WHAT THE TASK REQUIRES: Take the material below and extract the lines from the one with "Table 7. Results" through the one with "Figure 3. Periodic", word for word, without pictures.

RECORDS TO PROCESS:

########################################

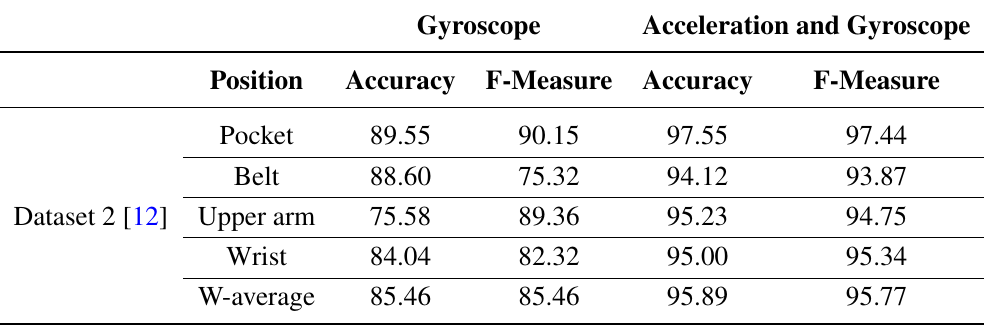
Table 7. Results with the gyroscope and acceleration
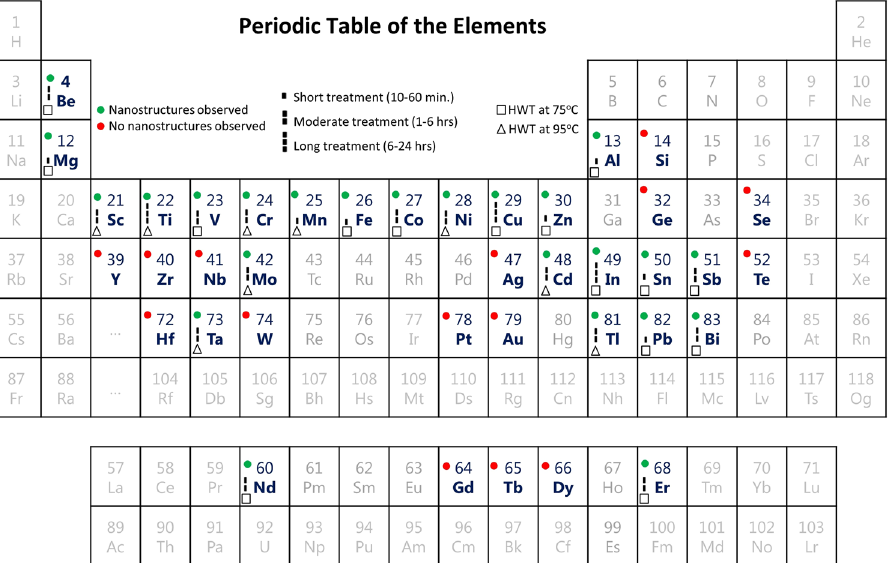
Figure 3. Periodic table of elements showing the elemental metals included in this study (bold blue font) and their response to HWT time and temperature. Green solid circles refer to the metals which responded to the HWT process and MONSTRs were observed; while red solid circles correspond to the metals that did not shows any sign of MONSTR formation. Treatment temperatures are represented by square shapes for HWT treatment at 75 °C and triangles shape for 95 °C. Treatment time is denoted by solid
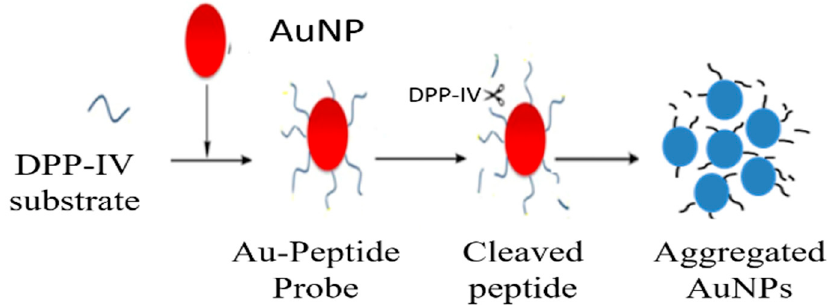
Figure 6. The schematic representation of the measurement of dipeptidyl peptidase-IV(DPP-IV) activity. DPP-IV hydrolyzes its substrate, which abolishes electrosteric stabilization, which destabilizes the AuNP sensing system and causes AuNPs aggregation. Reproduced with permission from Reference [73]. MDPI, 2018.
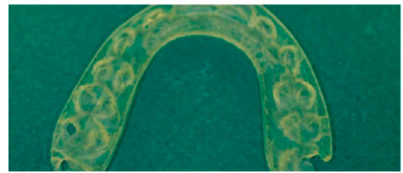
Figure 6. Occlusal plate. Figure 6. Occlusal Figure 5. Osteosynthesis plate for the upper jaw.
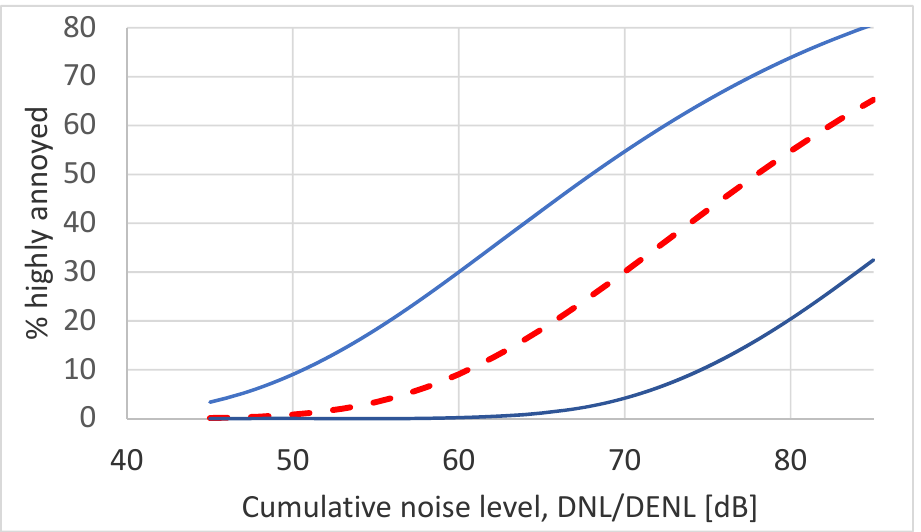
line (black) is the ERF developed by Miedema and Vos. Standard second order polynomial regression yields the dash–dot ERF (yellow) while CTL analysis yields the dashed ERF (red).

########################################

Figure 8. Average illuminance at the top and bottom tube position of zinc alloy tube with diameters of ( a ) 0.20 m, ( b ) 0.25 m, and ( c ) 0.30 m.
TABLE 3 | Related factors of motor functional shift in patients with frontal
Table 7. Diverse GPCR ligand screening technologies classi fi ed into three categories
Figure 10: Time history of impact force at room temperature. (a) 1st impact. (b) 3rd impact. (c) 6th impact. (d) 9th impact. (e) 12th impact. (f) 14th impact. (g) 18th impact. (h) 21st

########################################

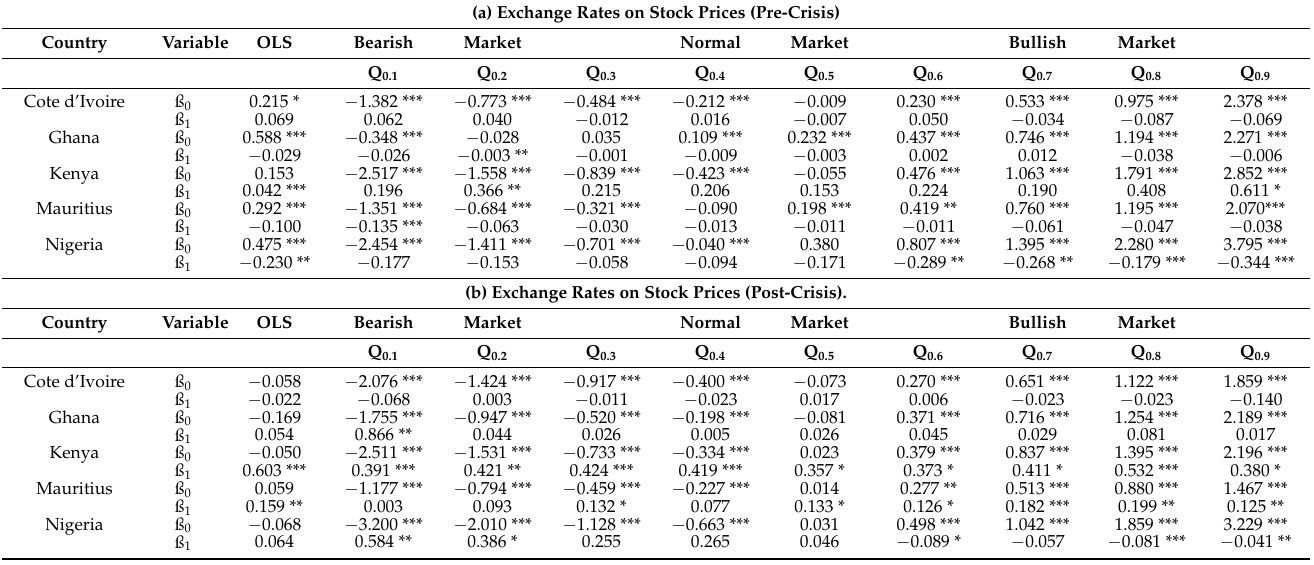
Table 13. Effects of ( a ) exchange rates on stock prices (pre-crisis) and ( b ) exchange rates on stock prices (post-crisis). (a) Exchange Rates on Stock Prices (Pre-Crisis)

########################################

RESULT OF THIS EXERCISE:
Table 7. Results with the gyroscope and acceleration
Figure 3. Periodic table of elements showing the elemental metals included in this study (bold blue font) and their response to HWT time and temperature. Green solid circles refer to the metals which responded to the HWT process and MONSTRs were observed; while red solid circles correspond to the metals that did not shows any sign of MONSTR formation. Treatment temperatures are represented by square shapes for HWT treatment at 75 °C and triangles shape for 95 °C. Treatment time is denoted by solid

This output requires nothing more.